On the day Tesco made its first foray into the technology market with the launch of its own tablet computer, the supermarket's market share was revealed to have shrunk badly in the last three months against the other big four supermarkets.
The FTSE 100 group was one of the big losers, seeing its market share fall to 30.2% in the 12 weeks to September 15th from 30.9% a year before, according to new data from Kantar Worldpanel.
However Tesco's focus was split on Tuesday as it launched its own tablet computer, the 'Hudl', to help push its multichannel strategy.
Tesco said it had designed the seven-inch device, which will run on Google's Android operating system, from scratch to be appealing to those who found new technology intimidating or too expensive.
Retailing for £119, or under £100 with Tesco Clubcard discounts, the device has been designed to help customers instantly access the supermarket's full range of digital services, such as online grocery ordering, Blinkbox movies and TV, music and its Clubcard TV service - all via a big Tesco launch button on the home screen.
Chief Executive Philip Clarke said: "Being online is an increasingly essential part of family life and whilst tablets are on the rise, usage is still quite limited.
"We feel the time is right for Tesco to help widen tablet ownership and bring the fun, convenience and excitement of tablets to even more customers across the UK. The digital revolution should be for the many, not for the few."
The device, which was manufactured by Chinese technology company Wistron, will go on sale from September 30th in around a thousand Tesco stores and online.
The timing of the launch coincided with the release of unflattering figures from retail market researchers Kantar.
Kantar noted that Sainsbury's was the only big four grocer to increase its market share over the past year, growing from 16.4% to 16.6% and recording market-beating growth of 5.1%.
Edward Garner, Director at Kantar Worldpanel, said price match promotions such as Asda's 'Price Guarantee', Sainsbury's 'Brand Match' and Tesco's 'Price Promise' had conspired to make price "less of a differentiator" so that shoppers cannot be convinced to switch outlets based on cost alone."
In this light, the Hudl could be seen as such a differentiator and is not the first such foray for Tesco, according to Brenda Kelly, technical analyst at IG, as its credit cards, petrol stations and clothing indicate.
"The company feels that has now spotted a gap in a highly competitive market and is choosing to capitalise on the upswing in demand.

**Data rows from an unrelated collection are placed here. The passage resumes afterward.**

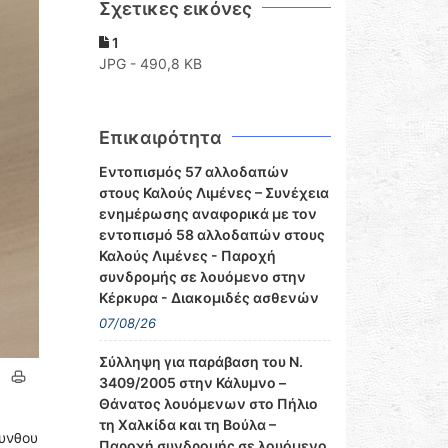
Σχετικες εικόνες
1
JPG - 490,8 KB
Επικαιρότητα
Εντοπισμός 57 αλλοδαπών
στους Καλούς Λιμένες – Συνέχεια
ενημέρωσης αναφορικά με τον
εντοπισμό 58 αλλοδαπών στους
Καλούς Λιμένες - Παροχή
συνδρομής σε λουόμενο στην
Κέρκυρα - Διακομιδές ασθενών
07/08/26
Σύλληψη για παράβαση του Ν.
3409/2005 στην Κάλυμνο –
Θάνατος λουόμενων στο Πήλιο
τη Χαλκίδα και τη Βούλα –
ρυνθου
Παροχή συνδρομής σε λουόμενο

The arrival of the Hudl, their alternative tablets to the more expensive and fashionable Apple iPad, puts Tesco in direct competition, certainly price-wise with the likes of the Google Nexus 7 and the Amazon Kindle Fire."
"Given the fall back in PC sales, this can in many ways be seen as a savvy move for investors to garner a piece of a growing, competitive industry particularly in light of the spectacular fall from grace witnessed by shareholders earlier this year as Tesco admitted defeat and exited the US grocery market.
Kelly pointed out that Tesco's share price is currently up 11.38% in the year to date, having recouped much of the 16% decline it suffered over the course of eight previous months.
She added that the jury was out whether or not Tesco can succeed with Hudle: "Tesco's CMO states that the product is commercially viable so the potential profit margin on the product will be something to watch."
On Tuesday Tesco shares
were up initially but dropped minimally on the Kantar news to stand at 374.1p, down 0.5% on the day, at 13:50.